大会レポート
シャッフル親善ペア碁
シャッフル親善ペア碁も、もう一度シャッフル&組み合わせ抽選が行われて、2局目が打たれた。
親善ペア碁は、和やかに打ち進められ、検討時も笑い声に包まれた。
中南米代表のフェルナンド アギラールさんは、一日目の一回戦、謝・井山ペアとの対局を「素晴らしい碁だった」と、まず振り返り、「親善対局でも井山さんと対局できて、くじ運がよかった」と満面の笑み。「親善ペア碁では、三人のプロ棋士に囲まれ、三人から指導碁をしてもらえる幸せを味わいました」。また、30年ほど前に、井山七冠の師匠である石井邦生九段にアルゼンチンで打っていただいたことがあり、その縁もあって「ずっと井山先生のファンです。新鮮なスタイルで、味を利用したり、手所で素晴らしい発想があり、井山先生の碁は素晴らしい」と語った。
ヨーロッパ代表のナタリア コヴァレヴァさんは、「子供のころは、囲碁の学校で打っていましたが、最近はロシア囲碁連盟の副会長になり、対局するよりオーガナイズする側に回っています」とのこと。
一力遼七段とペアを組んだ親善ペア碁では、「相手の時間が切れて勝てましたが、内容は負けでした」と笑い、「一力さんは英語が堪能で、わかりやすく検討していただき、とても勉強になりました。一力さんの堅い打ち方、厚い手が印象的です」

### [作業指示]
(a) 課題文の「中南米代表のフェルナンド ア」で始まり「の碁は素晴らしい」と語った。」までの部分を、「アルゼンチン」を「ブラジル」に置き換えて書き直しなさい。
(b) 課題文によると、ナタリア コヴァレヴァさんは最近、ロシア囲碁連盟で何という役職に就いたか。
(c) 課題文に名前が出てくる人物をすべて挙げなさい。

### [演習データ]
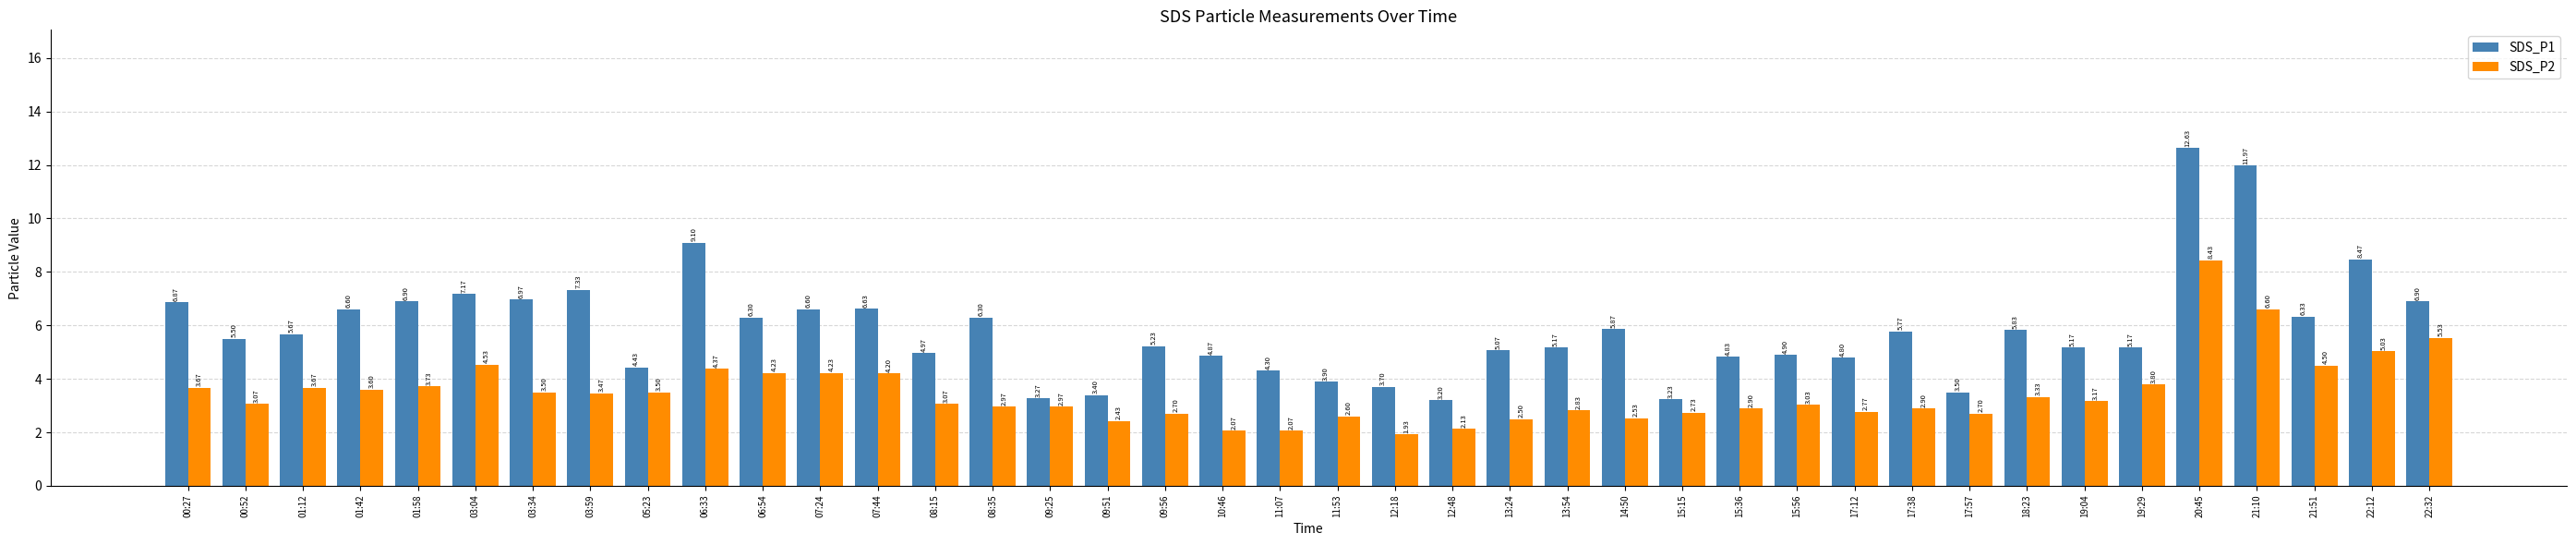

What are all the series names shown in the legend?

SDS_P1, SDS_P2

### [解答例]
(a)
中南米代表のフェルナンド アギラールさんは、一日目の一回戦、謝・井山ペアとの対局を「素晴らしい碁だった」と、まず振り返り、「親善対局でも井山さんと対局できて、くじ運がよかった」と満面の笑み。「親善ペア碁では、三人のプロ棋士に囲まれ、三人から指導碁をしてもらえる幸せを味わいました」。また、30年ほど前に、井山七冠の師匠である石井邦生九段にブラジルで打っていただいたことがあり、その縁もあって「ずっと井山先生のファンです。新鮮なスタイルで、味を利用したり、手所で素晴らしい発想があり、井山先生の碁は素晴らしい」と語った。

(b) 副会長

(c) フェルナンド アギラール、謝、井山、石井邦生、ナタリア コヴァレヴァ、一力遼